Mortality stands as a cornerstone parameter in biomedical research [
6,
7]. Sometimes, addressing critical scientific inquiries becomes infeasible without knowledge of mortality rates. In such instances, operational definitions of mortality, as outlined in [
8,
9], can be established. A recent article by Lee et al. [
10], titled “
Validation of operational definitions of mortality in a nationwide hemodialysis population using the Health Insurance Review and Assessment Service databases of Korea,” delves into the validation of several operational definitions of mortality. These definitions encompass intervals of 30, 60, 90, 120, 150, and 180 days of no health insurance claims. The study reveals that an operational definition requiring 150 days free from health insurance claims yielded the most accurate results.
From a statistical standpoint, the uniformity of a single definition across all age and sex groups is intriguing. Nonetheless, leaning towards more conservative or lenient mortality estimates based on a single operational definition within a particular age group could introduce bias to study outcomes. Employing statistical models to account for potential confounding factors like age or sex might be essential. If one definition consistently overestimates mortality within a specific age and sex combination, proposing an alternative definition for that combination could prove beneficial. Similarly, suggesting multiple operational definitions for various strata, such as specific age and sex combinations, could help mitigate bias. However, the trade-off between bias and variance needs careful consideration, as too many definitions may lead to overfitting and reduced generalizability.

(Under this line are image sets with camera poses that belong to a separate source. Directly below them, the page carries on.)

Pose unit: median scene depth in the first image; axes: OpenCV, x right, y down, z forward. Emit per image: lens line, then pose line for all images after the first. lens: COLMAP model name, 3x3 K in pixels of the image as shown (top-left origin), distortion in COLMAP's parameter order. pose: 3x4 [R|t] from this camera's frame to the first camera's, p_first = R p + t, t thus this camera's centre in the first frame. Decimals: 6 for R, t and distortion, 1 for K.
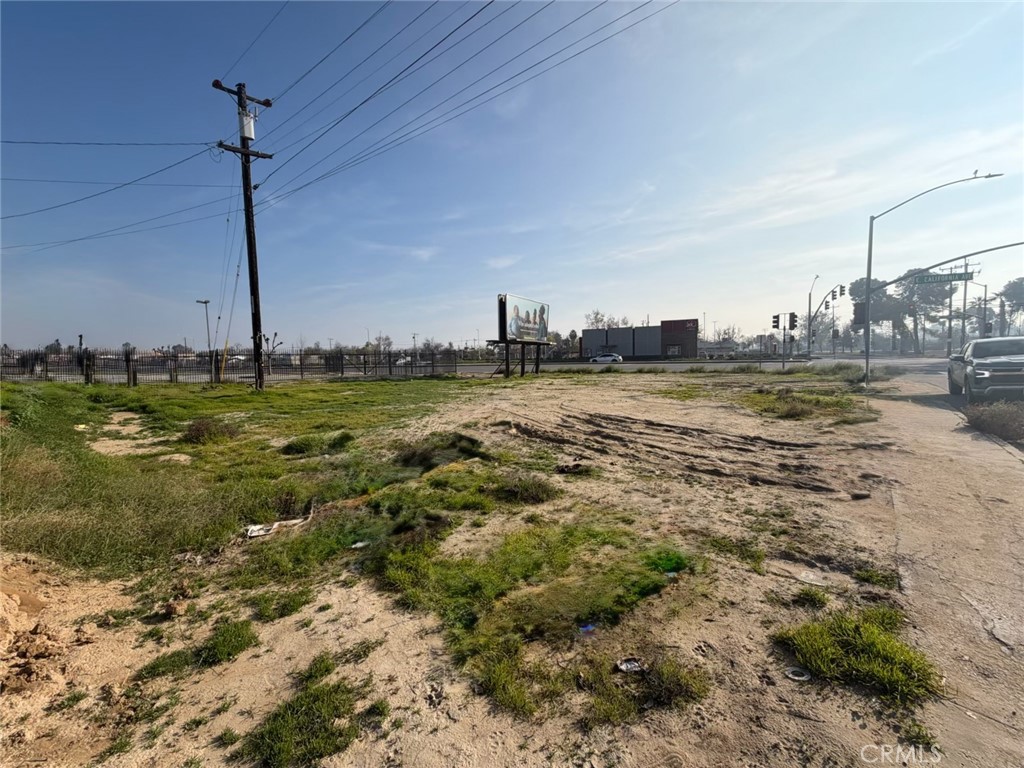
lens RADIAL K [[405.4, 0, 509.4], [0, 405.4, 382.9], [0, 0, 1]] dist [-0.000243, 0.000176]
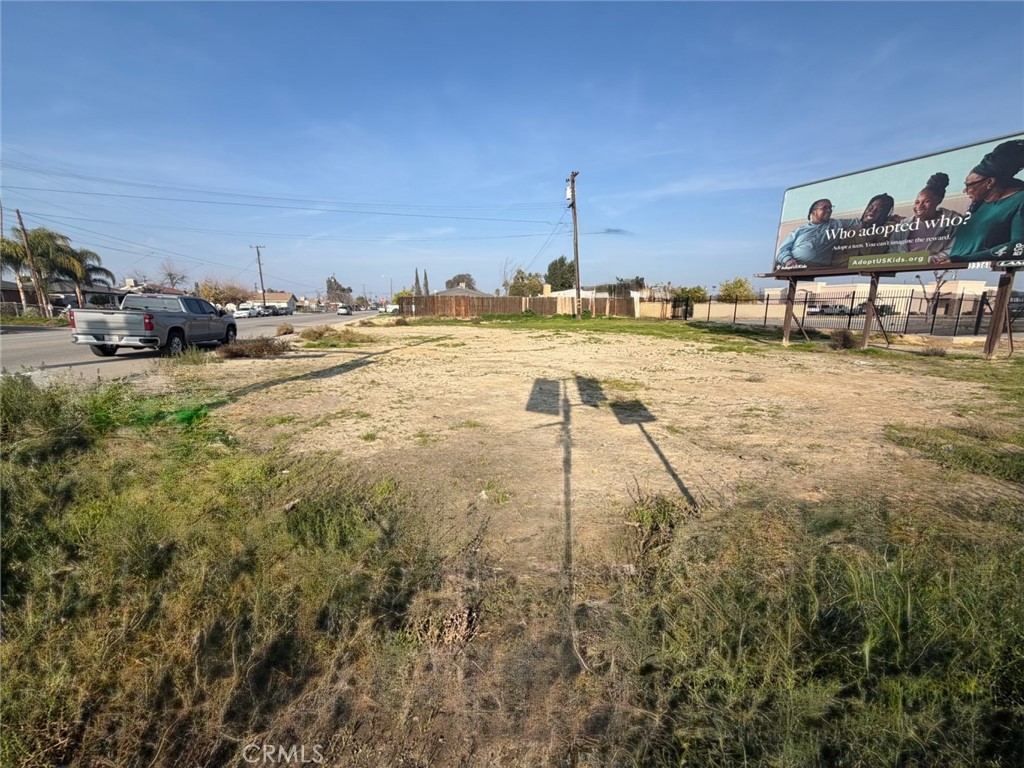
lens RADIAL K [[405.4, 0, 509.4], [0, 405.4, 382.9], [0, 0, 1]] dist [-0.000243, 0.000176]
pose [[-0.580201, 0.165540, -0.797473, 0.685396], [-0.047673, 0.970546, 0.236151, -0.074552], [0.813077, 0.175033, -0.555220, 1.025027]]
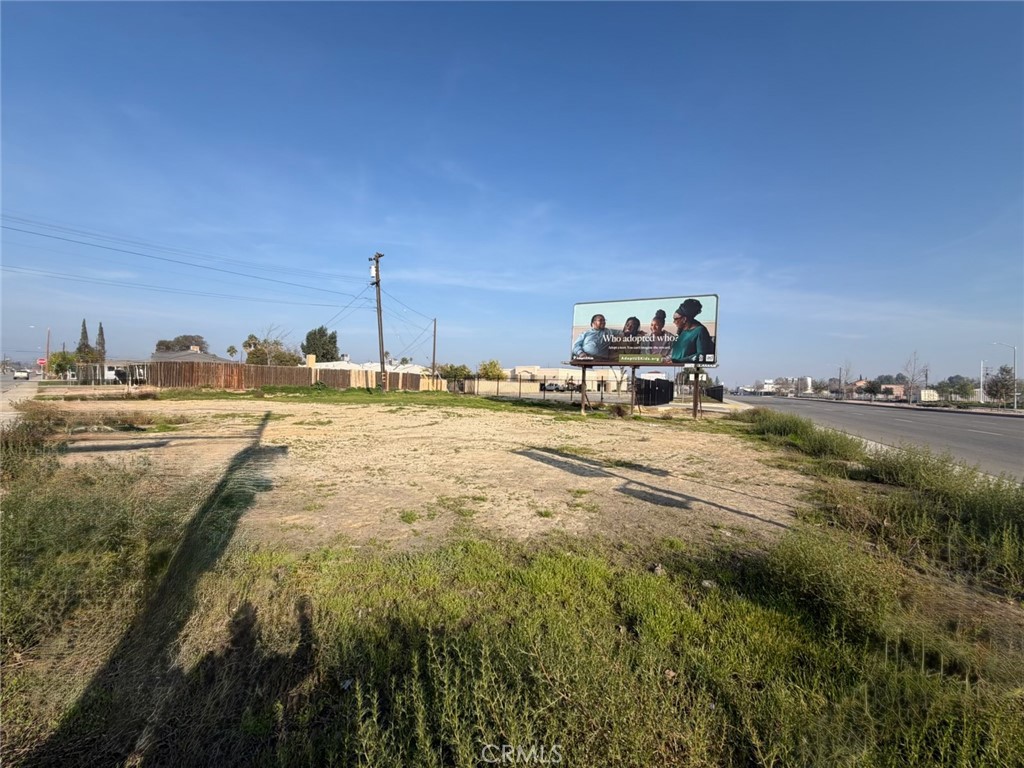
lens RADIAL K [[405.4, 0, 509.4], [0, 405.4, 382.9], [0, 0, 1]] dist [-0.000243, 0.000176]
pose [[-0.003273, 0.013778, -0.999900, 0.756903], [-0.096720, 0.995213, 0.014030, -0.066578], [0.995306, 0.096756, -0.001925, 0.873057]]
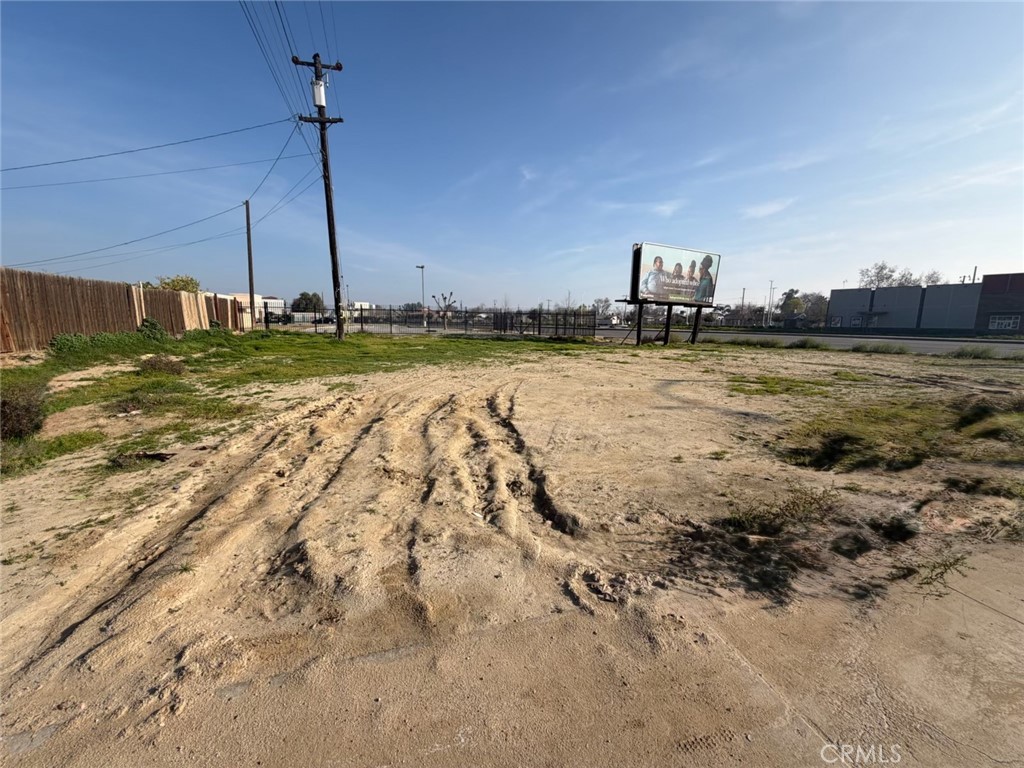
lens RADIAL K [[405.4, 0, 509.4], [0, 405.4, 382.9], [0, 0, 1]] dist [-0.000243, 0.000176]
pose [[0.852666, 0.113154, -0.510055, 0.208418], [-0.066867, 0.991871, 0.108260, -0.008789], [0.518159, -0.058204, 0.853301, 0.141552]]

The assessment of estimation can be approached through external and internal validations. While external validation using external datasets is the gold standard, internal validation can be achieved through k-fold cross-validation combined with bootstrapping when external data are unavailable.
In this context, exploring the distribution of deviations from true values for each age stratum via bootstrapping could be illuminating. Repeatedly resampling data within each age group and calculating deviations from true values generates a bootstrap distribution of deviations, essentially reflecting the variation of mortality within each age group. By proposing multiple operational definitions and generating corresponding bootstrap distributions of deviations, it becomes possible to identify approaches that exhibit the smallest variance, thus being more generalizable to similar datasets. Beyond proposing definitions, assessing the variance associated with each definition contributes to finding an optimal balance between bias (measured by mean deviation) and variance (bootstrap variance).